We can not but notice, as people go on in life—when, as Lord Mansfield said, “The absence of pain is pleasure, just as in youth the absence of pleasure is pain”—that the quiet corner by the fire, or the seat at the library-table with the shaded lamp, and a quiet game or two when reading has fatigued the eyes, becomes almost necessary.

Of all the means of cheating a succession of dull evenings of their tedium, perhaps that little invention called a “Solitaire” board—which is simply a board pierced with thirty-seven holes, which are nearly filled with thirty-six pegs—has proved itself the most eminently successful. It was invented, it is said, by a French Jesuit, in Canada, to help him through the long Canadian winter evenings, and it has proved to be a boon to mankind.

One peg takes another when it can leap over into an empty hole. To get all off but one peg is nearly impossible, but it can be done.
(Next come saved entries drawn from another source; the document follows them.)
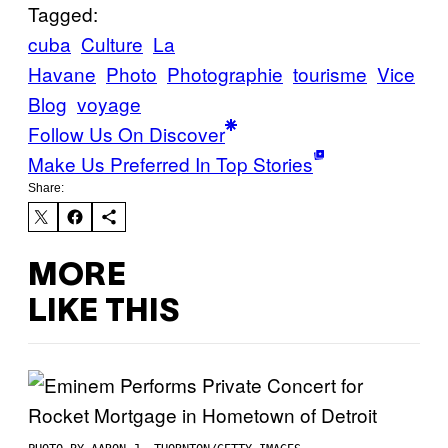
Tagged:
cuba
Culture
La
Havane
Photo
Photographie
tourisme
Vice
Blog
voyage
Follow Us On Discover
Make Us Preferred In Top Stories
Share:
MORE
LIKE THIS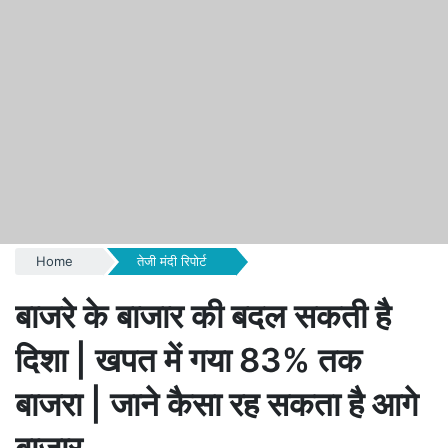
Home
तेजी मंदी रिपोर्ट
बाजरे के बाजार की बदल सकती है
दिशा | खपत में गया 83% तक
बाजरा | जाने कैसा रह सकता है आगे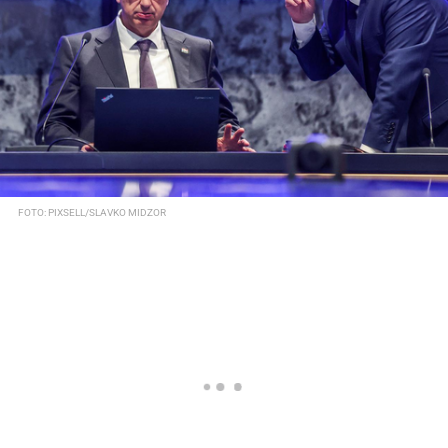
FOTO: PIXSELL/SLAVKO MIDZOR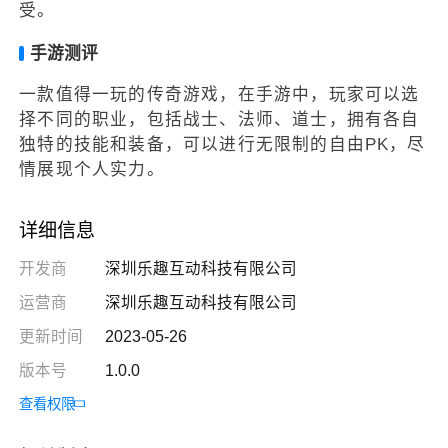
受。
手游测评
一款值得一玩的传奇游戏，在手游中，玩家可以选
择不同的职业，包括战士、法师、道士，拥有各自
独特的技能和装备，可以进行无限制的自由PK，尽
情展现个人实力。
详细信息
开发商
深圳乐趣互动科技有限公司
运营商
深圳乐趣互动科技有限公司
更新时间
2023-05-26
版本号
1.0.0
查看权限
Then comes “Merelles,” or “Nine Men’s Morris,” which can be played on a board, or on the ground, but which finds itself reduced even to a parlor game. This, however, takes two players.

“American Bagatelle,” which can be played alone, or with an antagonist; Chinese puzzles, which are infinitely amusing; and all the great family of the sphinx known as puzzles—are of infinite service to the retired, quiet, lonely people for whom the active business of life is at an end. The guessing of arithmetical puzzles, the solution of enigmas, and the solution of a paradox—these amuse many an evening.

We may give one of these old things as an example. It is called “The Blind Abbot and his Monks,” and is played with counters. Arrange eight external cells of a square so that there may always be nine in each row, though the whole number may vary from eighteen to thirty-six.